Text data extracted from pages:
**********

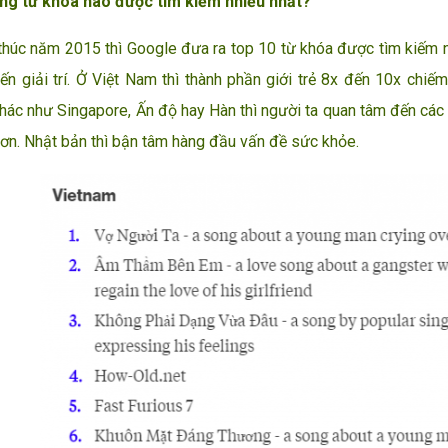
ng từ khóa nào được tìm kiếm nhiều nhất?
úc năm 2015 thì Google đưa ra top 10 từ khóa được tìm kiếm nhiề
ến giải trí. Ở Việt Nam thì thành phần giới trẻ 8x đến 10x chi
hác như Singapore, Ấn độ hay Hàn thì người ta quan tâm đến các vấ
hơn. Nhật bản thì bận tâm hàng đầu vấn đề sức khỏe.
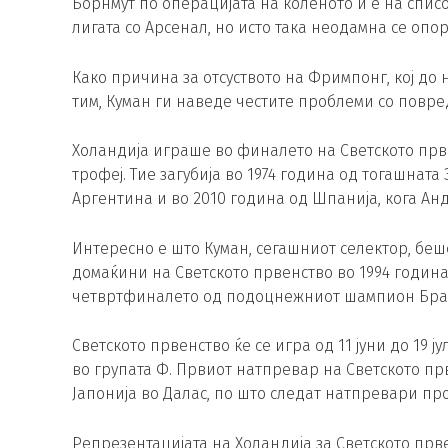
Борнмут по операцијата на коленото и е на списо
лигата со Арсенал, но исто така неодамна се опо
Како причина за отсуството на Фримпонг, кој д
тим, Куман ги наведе честите проблеми со повре
Холандија играше во финалето на Светското прве
трофеј. Тие загубија во 1974 година од тогашнат
Аргентина и во 2010 година од Шпанија, кога Анд
Интересно е што Куман, сегашниот селектор, беш
домаќини на Светското првенство во 1994 година
четвртфиналето од подоцнежниот шампион Брази
Светското првенство ќе се игра од 11 јуни до 19 ј
во групата Ф. Првиот натпревар на Светското пр
Јапонија во Далас, по што следат натпревари пр
Репрезентацијата на Холандија за Светското прв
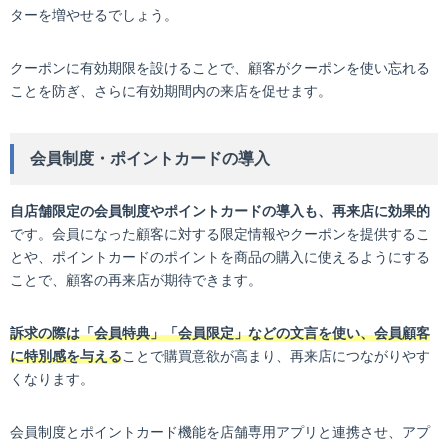
ターを増やせるでしょう。
クーポンに有効期限を設けることで、顧客がクーポンを使い忘れる
ことを防ぎ、さらに有効期間内の来店を促せます。
会員制度・ポイントカードの導入
自店舗限定の会員制度やポイントカードの導入も、再来店に効果的
です。会員になった顧客に対する限定情報やクーポンを提供するこ
とや、ポイントカードのポイントを商品の購入に使えるようにする
ことで、顧客の再来店が期待できます。
訴求の際は「会員特典」「会員限定」などの文言を使い、会員顧客
に特別感を与える
ことで購買意欲が高まり、再来店につながりやす
くなります。
会員制度とポイントカード機能を店舗専用アプリと連携させ、アプ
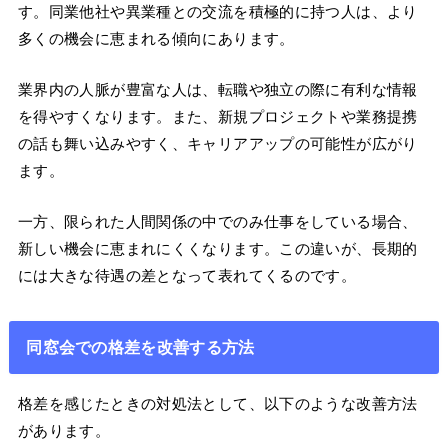
す。同業他社や異業種との交流を積極的に持つ人は、より
多くの機会に恵まれる傾向にあります。
業界内の人脈が豊富な人は、転職や独立の際に有利な情報
を得やすくなります。また、新規プロジェクトや業務提携
の話も舞い込みやすく、キャリアアップの可能性が広がり
ます。
一方、限られた人間関係の中でのみ仕事をしている場合、
新しい機会に恵まれにくくなります。この違いが、長期的
には大きな待遇の差となって表れてくるのです。
同窓会での格差を改善する方法
格差を感じたときの対処法として、以下のような改善方法
があります。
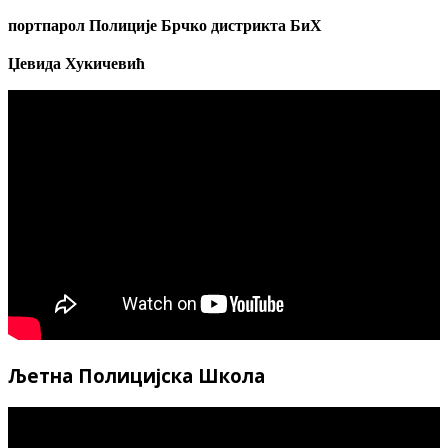
портпарол Полиције Брчко дистрикта БиХ
Џевида Хукичевић
Љетна Полицијска Школа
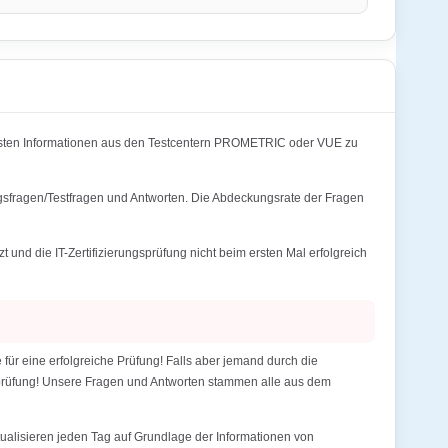
lsten Informationen aus den Testcentern PROMETRIC oder VUE zu
ngsfragen/Testfragen und Antworten. Die Abdeckungsrate der Fragen
d die IT-Zertifizierungsprüfung nicht beim ersten Mal erfolgreich
r eine erfolgreiche Prüfung! Falls aber jemand durch die
gsprüfung! Unsere Fragen und Antworten stammen alle aus dem
alisieren jeden Tag auf Grundlage der Informationen von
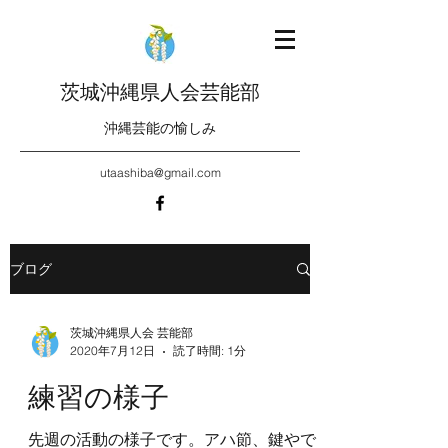
茨城沖縄県人会芸能部
沖縄芸能の愉しみ
utaashiba@gmail.com
ブログ
茨城沖縄県人会 芸能部
2020年7月12日
読了時間: 1分
練習の様子
先週の活動の様子です。アハ節、鍵やで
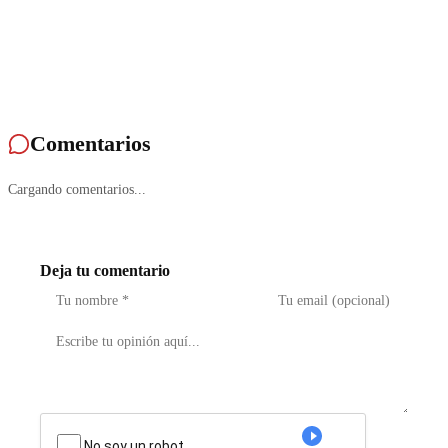
Comentarios
Cargando comentarios...
Deja tu comentario
No soy un robot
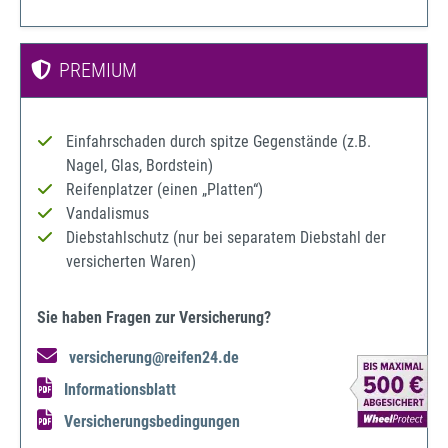
PREMIUM
Einfahrschaden durch spitze Gegenstände (z.B.
Nagel, Glas, Bordstein)
Reifenplatzer (einen „Platten“)
Vandalismus
Diebstahlschutz (nur bei separatem Diebstahl der
versicherten Waren)
Sie haben Fragen zur Versicherung?
versicherung@reifen24.de
Informationsblatt
Versicherungsbedingungen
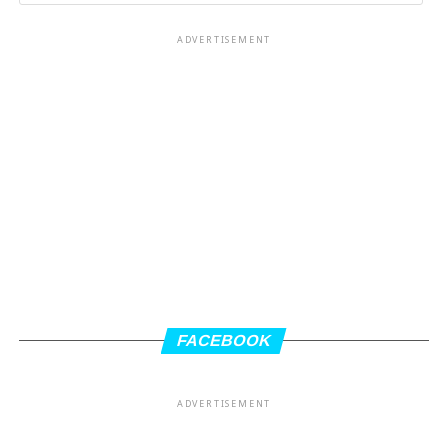
ADVERTISEMENT
FACEBOOK
ADVERTISEMENT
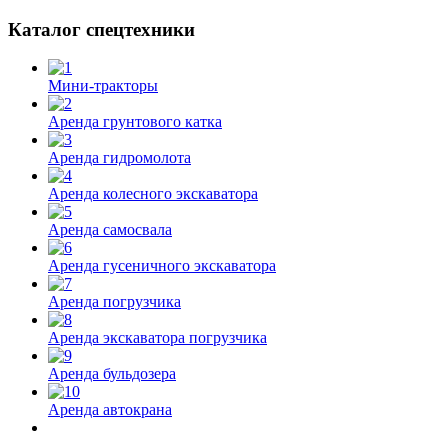
Каталог спецтехники
Мини-тракторы
Аренда грунтового катка
Аренда гидромолота
Аренда колесного экскаватора
Аренда самосвала
Аренда гусеничного экскаватора
Аренда погрузчика
Аренда экскаватора погрузчика
Аренда бульдозера
Аренда автокрана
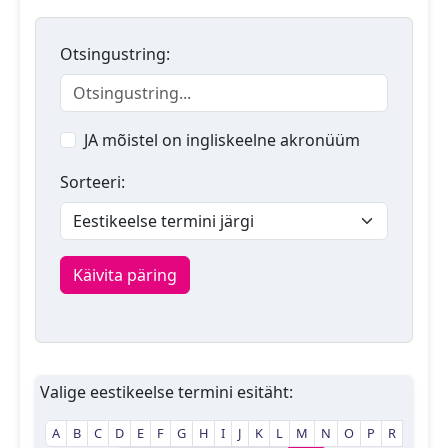
Otsingustring:
JA mõistel on ingliskeelne akronüüm
Sorteeri:
Käivita päring
Valige eestikeelse termini esitäht:
A
B
C
D
E
F
G
H
I
J
K
L
M
N
O
P
R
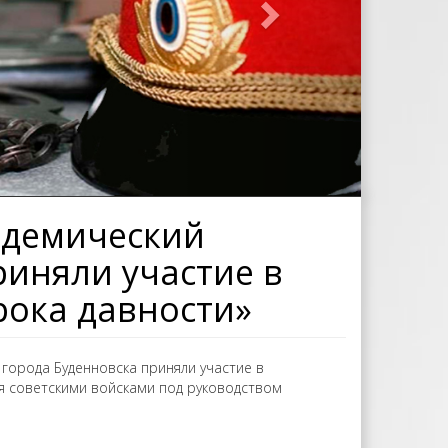
адемический
иняли участие в
срока давности»
города Буденновска приняли участие в
ия советскими войсками под руководством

**********

#### YOUR ASSIGNMENT:
Reproduce the data with every "Аренда" changed to "Прокат" and every other character left unchanged. Leave the pictures out.

#### RESULT:
ng từ khóa nào được tìm kiếm nhiều nhất?
úc năm 2015 thì Google đưa ra top 10 từ khóa được tìm kiếm nhiề
ến giải trí. Ở Việt Nam thì thành phần giới trẻ 8x đến 10x chi
hác như Singapore, Ấn độ hay Hàn thì người ta quan tâm đến các vấ
hơn. Nhật bản thì bận tâm hàng đầu vấn đề sức khỏe.
Борнмут по операцијата на коленото и е на списо
лигата со Арсенал, но исто така неодамна се опо
Како причина за отсуството на Фримпонг, кој д
тим, Куман ги наведе честите проблеми со повре
Холандија играше во финалето на Светското прве
трофеј. Тие загубија во 1974 година од тогашнат
Аргентина и во 2010 година од Шпанија, кога Анд
Интересно е што Куман, сегашниот селектор, беш
домаќини на Светското првенство во 1994 година
четвртфиналето од подоцнежниот шампион Брази
Светското првенство ќе се игра од 11 јуни до 19 ј
во групата Ф. Првиот натпревар на Светското пр
Јапонија во Далас, по што следат натпревари пр
Репрезентацијата на Холандија за Светското прв
ターを増やせるでしょう。
クーポンに有効期限を設けることで、顧客がクーポンを使い忘れる
ことを防ぎ、さらに有効期間内の来店を促せます。
会員制度・ポイントカードの導入
自店舗限定の会員制度やポイントカードの導入も、再来店に効果的
です。会員になった顧客に対する限定情報やクーポンを提供するこ
とや、ポイントカードのポイントを商品の購入に使えるようにする
ことで、顧客の再来店が期待できます。
訴求の際は「会員特典」「会員限定」などの文言を使い、会員顧客
に特別感を与える
ことで購買意欲が高まり、再来店につながりやす
くなります。
会員制度とポイントカード機能を店舗専用アプリと連携させ、アプ
す。同業他社や異業種との交流を積極的に持つ人は、より
多くの機会に恵まれる傾向にあります。
業界内の人脈が豊富な人は、転職や独立の際に有利な情報
を得やすくなります。また、新規プロジェクトや業務提携
の話も舞い込みやすく、キャリアアップの可能性が広がり
ます。
一方、限られた人間関係の中でのみ仕事をしている場合、
新しい機会に恵まれにくくなります。この違いが、長期的
には大きな待遇の差となって表れてくるのです。
同窓会での格差を改善する方法
格差を感じたときの対処法として、以下のような改善方法
があります。
портпарол Полиције Брчко дистрикта БиХ
Џевида Хукичевић
Љетна Полицијска Школа
lsten Informationen aus den Testcentern PROMETRIC oder VUE zu
ngsfragen/Testfragen und Antworten. Die Abdeckungsrate der Fragen
d die IT-Zertifizierungsprüfung nicht beim ersten Mal erfolgreich
r eine erfolgreiche Prüfung! Falls aber jemand durch die
gsprüfung! Unsere Fragen und Antworten stammen alle aus dem
alisieren jeden Tag auf Grundlage der Informationen von
茨城沖縄県人会芸能部
沖縄芸能の愉しみ
utaashiba@gmail.com
ブログ
茨城沖縄県人会 芸能部
2020年7月12日
読了時間: 1分
練習の様子
先週の活動の様子です。アハ節、鍵やで
Comentarios
Cargando comentarios...
Deja tu comentario
No soy un robot
PREMIUM
Einfahrschaden durch spitze Gegenstände (z.B.
Nagel, Glas, Bordstein)
Reifenplatzer (einen „Platten“)
Vandalismus
Diebstahlschutz (nur bei separatem Diebstahl der
versicherten Waren)
Sie haben Fragen zur Versicherung?
versicherung@reifen24.de
Informationsblatt
Versicherungsbedingungen
ADVERTISEMENT
FACEBOOK
ADVERTISEMENT
Каталог спецтехники
Мини-тракторы
Прокат грунтового катка
Прокат гидромолота
Прокат колесного экскаватора
Прокат самосвала
Прокат гусеничного экскаватора
Прокат погрузчика
Прокат экскаватора погрузчика
Прокат бульдозера
Прокат автокрана
Otsingustring:
JA mõistel on ingliskeelne akronüüm
Sorteeri:
Käivita päring
Valige eestikeelse termini esitäht:
A
B
C
D
E
F
G
H
I
J
K
L
M
N
O
P
R
адемический
иняли участие в
срока давности»
города Буденновска приняли участие в
ия советскими войсками под руководством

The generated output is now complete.